● CHALLENGE: In the entries below, copy out everything from the line containing "pose: elev=78.9 azim=32.1" down to the line containing "Dot at: (240, 315)", both of those lines included, without any change.

Dataset excerpt
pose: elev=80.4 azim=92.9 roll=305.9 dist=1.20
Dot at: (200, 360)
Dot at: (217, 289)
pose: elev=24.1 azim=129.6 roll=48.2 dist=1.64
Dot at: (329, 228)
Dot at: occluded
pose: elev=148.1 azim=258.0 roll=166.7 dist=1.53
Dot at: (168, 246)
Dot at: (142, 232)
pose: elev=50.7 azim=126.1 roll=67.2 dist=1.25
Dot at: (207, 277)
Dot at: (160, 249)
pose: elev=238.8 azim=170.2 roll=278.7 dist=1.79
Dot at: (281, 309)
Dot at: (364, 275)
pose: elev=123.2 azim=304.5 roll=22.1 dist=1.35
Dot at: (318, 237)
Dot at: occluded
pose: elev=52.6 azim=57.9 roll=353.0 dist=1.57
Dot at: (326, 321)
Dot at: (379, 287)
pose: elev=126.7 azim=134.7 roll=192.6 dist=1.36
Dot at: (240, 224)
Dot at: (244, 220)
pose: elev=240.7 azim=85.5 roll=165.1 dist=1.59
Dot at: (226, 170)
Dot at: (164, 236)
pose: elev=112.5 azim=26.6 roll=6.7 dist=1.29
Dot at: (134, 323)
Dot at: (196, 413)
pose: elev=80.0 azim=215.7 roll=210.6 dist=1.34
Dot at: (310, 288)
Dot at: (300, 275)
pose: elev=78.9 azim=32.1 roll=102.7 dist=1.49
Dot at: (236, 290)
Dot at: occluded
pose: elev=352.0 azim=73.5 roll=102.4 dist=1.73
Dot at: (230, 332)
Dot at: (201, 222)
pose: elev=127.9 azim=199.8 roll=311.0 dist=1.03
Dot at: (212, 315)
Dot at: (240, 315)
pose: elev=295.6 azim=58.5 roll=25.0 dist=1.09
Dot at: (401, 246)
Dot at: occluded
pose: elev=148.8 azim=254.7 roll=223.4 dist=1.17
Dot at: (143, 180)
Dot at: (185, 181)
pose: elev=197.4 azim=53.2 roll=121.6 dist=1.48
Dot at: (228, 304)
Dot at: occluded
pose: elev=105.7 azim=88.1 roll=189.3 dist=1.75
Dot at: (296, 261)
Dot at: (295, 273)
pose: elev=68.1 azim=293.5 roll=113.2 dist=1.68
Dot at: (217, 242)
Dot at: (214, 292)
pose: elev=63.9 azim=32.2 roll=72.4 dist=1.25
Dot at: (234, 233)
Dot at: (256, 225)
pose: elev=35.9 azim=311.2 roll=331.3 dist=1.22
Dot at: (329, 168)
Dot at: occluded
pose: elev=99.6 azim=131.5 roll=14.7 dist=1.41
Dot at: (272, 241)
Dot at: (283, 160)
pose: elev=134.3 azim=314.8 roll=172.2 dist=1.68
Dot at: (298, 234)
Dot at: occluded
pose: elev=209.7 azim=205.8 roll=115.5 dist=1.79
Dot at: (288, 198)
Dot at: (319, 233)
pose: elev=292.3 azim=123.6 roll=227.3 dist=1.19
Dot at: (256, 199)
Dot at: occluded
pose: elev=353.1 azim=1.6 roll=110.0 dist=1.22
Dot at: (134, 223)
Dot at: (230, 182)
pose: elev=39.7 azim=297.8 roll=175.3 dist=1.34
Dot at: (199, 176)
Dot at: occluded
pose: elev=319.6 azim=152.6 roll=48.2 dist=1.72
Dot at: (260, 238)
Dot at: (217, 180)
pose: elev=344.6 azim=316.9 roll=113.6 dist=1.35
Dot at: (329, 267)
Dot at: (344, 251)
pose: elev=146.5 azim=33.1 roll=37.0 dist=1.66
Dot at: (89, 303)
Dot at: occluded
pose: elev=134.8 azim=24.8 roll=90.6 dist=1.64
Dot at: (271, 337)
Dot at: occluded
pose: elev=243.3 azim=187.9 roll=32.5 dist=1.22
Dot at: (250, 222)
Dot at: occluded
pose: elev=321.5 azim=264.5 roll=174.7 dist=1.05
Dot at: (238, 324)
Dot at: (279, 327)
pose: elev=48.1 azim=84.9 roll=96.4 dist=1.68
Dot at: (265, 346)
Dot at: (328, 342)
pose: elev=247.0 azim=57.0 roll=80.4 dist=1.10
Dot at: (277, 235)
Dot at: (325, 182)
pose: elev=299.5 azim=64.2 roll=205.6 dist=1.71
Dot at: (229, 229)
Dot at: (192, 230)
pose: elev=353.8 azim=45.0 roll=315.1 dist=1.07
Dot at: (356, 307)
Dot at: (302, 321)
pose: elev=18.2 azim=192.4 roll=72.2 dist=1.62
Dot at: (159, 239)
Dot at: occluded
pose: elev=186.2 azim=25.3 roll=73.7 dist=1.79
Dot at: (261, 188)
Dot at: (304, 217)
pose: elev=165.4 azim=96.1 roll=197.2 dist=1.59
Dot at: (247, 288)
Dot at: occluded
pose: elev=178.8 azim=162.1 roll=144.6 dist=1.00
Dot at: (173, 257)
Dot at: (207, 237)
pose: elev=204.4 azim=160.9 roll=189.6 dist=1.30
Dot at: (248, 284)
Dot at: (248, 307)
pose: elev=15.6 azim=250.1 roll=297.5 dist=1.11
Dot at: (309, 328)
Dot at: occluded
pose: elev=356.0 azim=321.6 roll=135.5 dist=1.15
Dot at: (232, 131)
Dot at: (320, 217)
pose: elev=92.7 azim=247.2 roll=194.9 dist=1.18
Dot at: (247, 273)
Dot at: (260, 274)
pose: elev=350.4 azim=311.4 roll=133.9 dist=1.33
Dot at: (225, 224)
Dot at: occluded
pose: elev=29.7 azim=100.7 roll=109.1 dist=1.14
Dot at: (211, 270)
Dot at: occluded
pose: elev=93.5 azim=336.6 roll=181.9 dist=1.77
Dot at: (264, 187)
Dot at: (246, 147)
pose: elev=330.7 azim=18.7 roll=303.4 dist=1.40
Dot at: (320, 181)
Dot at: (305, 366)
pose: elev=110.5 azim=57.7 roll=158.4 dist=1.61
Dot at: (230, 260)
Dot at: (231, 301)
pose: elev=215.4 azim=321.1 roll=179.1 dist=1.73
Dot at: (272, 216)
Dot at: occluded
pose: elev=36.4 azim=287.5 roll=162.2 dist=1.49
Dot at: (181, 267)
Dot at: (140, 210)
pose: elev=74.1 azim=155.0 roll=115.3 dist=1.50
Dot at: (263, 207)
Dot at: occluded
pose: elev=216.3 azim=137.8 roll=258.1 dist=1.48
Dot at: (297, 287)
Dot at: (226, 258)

● ANSWER TO THE TASK:
pose: elev=78.9 azim=32.1 roll=102.7 dist=1.49
Dot at: (236, 290)
Dot at: occluded
pose: elev=352.0 azim=73.5 roll=102.4 dist=1.73
Dot at: (230, 332)
Dot at: (201, 222)
pose: elev=127.9 azim=199.8 roll=311.0 dist=1.03
Dot at: (212, 315)
Dot at: (240, 315)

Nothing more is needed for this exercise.